[Excerpts from a dataset]

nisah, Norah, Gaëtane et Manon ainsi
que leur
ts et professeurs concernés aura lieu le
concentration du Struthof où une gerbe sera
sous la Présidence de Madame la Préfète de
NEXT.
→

* _Goal of the exercise_: Every entry needs to be written out again, exactly as given.

* _Output of the exercise_:
nisah, Norah, Gaëtane et Manon ainsi
que leur
ts et professeurs concernés aura lieu le
concentration du Struthof où une gerbe sera
sous la Présidence de Madame la Préfète de
NEXT.
→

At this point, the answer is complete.